We must avoid these bad language games. But we must also tolerate them. We must accept that we will always, so long as we are human, be playing games with communication. For Thomas Hobbes, language derives from the commutation of motion from one person to another — such as through the vibration of air to affect one person’s mind with the ideas of another, albeit imperfectly and derivatively. Far from the physical ‘war of every man, against every man’ that Hobbes describes as natural to humankind in our beastly form, language can unite us around ideas that render us more akin to gods and angels than beasts and demons. Language is a bridge between worlds. It can be crossed either way.

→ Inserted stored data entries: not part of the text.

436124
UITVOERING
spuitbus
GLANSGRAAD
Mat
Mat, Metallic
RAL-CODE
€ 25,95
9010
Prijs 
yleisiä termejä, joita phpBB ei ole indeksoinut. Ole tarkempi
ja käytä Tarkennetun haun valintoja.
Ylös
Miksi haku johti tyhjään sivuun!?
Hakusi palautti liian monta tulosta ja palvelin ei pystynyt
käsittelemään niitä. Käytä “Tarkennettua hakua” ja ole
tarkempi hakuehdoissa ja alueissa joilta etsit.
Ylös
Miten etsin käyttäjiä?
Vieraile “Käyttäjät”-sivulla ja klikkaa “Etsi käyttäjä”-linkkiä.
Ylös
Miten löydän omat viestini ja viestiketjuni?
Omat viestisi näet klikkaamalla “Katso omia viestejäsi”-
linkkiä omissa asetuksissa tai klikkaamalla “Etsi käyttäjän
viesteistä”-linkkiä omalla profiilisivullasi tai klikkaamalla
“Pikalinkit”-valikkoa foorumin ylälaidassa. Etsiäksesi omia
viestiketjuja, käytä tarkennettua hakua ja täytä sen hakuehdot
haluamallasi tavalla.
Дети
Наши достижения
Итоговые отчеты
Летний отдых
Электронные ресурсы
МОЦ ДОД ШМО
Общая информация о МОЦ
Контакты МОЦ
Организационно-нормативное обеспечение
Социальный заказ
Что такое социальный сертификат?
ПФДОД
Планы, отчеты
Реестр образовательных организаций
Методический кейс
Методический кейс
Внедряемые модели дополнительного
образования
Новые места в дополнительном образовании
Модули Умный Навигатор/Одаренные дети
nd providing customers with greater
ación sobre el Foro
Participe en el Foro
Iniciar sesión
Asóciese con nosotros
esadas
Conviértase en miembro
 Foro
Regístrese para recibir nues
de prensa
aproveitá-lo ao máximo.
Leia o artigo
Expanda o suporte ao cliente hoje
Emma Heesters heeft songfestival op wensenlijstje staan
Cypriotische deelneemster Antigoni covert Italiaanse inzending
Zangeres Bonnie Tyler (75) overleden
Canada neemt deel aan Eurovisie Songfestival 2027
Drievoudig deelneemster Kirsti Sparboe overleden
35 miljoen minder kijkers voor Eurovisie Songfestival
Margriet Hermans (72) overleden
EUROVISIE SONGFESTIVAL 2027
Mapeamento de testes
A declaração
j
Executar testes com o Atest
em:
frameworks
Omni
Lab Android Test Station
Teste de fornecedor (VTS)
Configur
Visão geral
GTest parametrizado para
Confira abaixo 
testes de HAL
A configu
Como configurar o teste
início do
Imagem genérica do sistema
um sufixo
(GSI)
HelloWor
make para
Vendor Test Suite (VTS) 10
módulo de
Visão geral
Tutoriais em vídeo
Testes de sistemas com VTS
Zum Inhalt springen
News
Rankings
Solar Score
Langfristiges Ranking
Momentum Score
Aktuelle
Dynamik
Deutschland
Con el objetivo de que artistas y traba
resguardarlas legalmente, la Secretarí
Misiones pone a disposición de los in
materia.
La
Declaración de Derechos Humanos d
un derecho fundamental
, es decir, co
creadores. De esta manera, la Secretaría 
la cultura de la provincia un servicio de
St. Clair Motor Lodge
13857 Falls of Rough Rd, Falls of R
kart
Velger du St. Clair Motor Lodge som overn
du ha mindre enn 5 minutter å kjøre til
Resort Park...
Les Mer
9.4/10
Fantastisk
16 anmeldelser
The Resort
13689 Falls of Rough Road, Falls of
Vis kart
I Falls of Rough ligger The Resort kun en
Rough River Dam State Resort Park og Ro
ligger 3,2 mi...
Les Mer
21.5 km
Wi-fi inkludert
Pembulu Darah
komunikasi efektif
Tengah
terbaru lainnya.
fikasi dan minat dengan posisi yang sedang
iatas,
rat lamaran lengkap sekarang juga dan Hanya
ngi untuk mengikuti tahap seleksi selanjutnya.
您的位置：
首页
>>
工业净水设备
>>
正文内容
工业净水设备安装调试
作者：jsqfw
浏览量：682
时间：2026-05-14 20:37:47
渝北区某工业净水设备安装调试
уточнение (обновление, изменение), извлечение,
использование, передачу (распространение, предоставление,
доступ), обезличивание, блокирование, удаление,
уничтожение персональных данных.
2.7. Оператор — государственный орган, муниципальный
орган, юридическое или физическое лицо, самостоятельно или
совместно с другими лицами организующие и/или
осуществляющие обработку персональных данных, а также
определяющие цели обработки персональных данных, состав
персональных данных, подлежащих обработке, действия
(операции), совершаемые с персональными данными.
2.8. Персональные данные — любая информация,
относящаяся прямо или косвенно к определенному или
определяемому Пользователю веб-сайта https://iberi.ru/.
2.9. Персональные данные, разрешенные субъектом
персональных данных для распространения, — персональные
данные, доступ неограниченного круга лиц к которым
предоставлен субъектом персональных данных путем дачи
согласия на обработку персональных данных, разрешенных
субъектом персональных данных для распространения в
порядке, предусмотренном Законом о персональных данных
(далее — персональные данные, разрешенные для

I do not wish to dogmatically insist on one position over another. Enough of us, including myself, do that enough. But I do wish to ask for mercy: mercy for the outcasts, mercy for the villains, mercy for the broken, and mercy for the victims of violence. Hate the sin, not the sinner. But also: consider whether sin really extends beyond the Catholic emphasis on deeds to the Protestant emphasis on ‘faith alone’. For if evil really is a thing of this world, then language is not our condemnation. It is our deliverance.

We must have faith in words, as deeds, delivering us from an eternity of slavery to physical impulse. But we must not condemn the physical either — for Wittgenstein, impulse behaviour is a good thing, as it is truthful to our nature. Ultimately, there must be more to our nature, which is violent in a banal and brutal sense. Language echoes that natural violence of the animal kingdom. But it is also the promise of something more. Do not cast it into the fire so easily. Do not treat it too seriously, either. This cautious optimism should lead us to the unnatural but perhaps more moral position that ‘linguistic violence’ is not the evil it is taken to be. It may, actually, be the remedy to the real evils that afflict so many around the world right now.

We should rise to the moment, lest we fall from it again, and darken this fantasy which afflicts our mortal plain of existence. Above all, we must return to the truth at the heart of all longing: we are one. We should be just to one another. True words and kind deeds are surely one remedy to false words and cruel deeds. But perhaps I am too ‘logical’ for this language game …

Disclaimer: Any similarity between names mentioned and actual individuals is purely accidental and largely theoretical. These are fun ideas to entertain but, as always, I may be mistaken. After all, what do I know?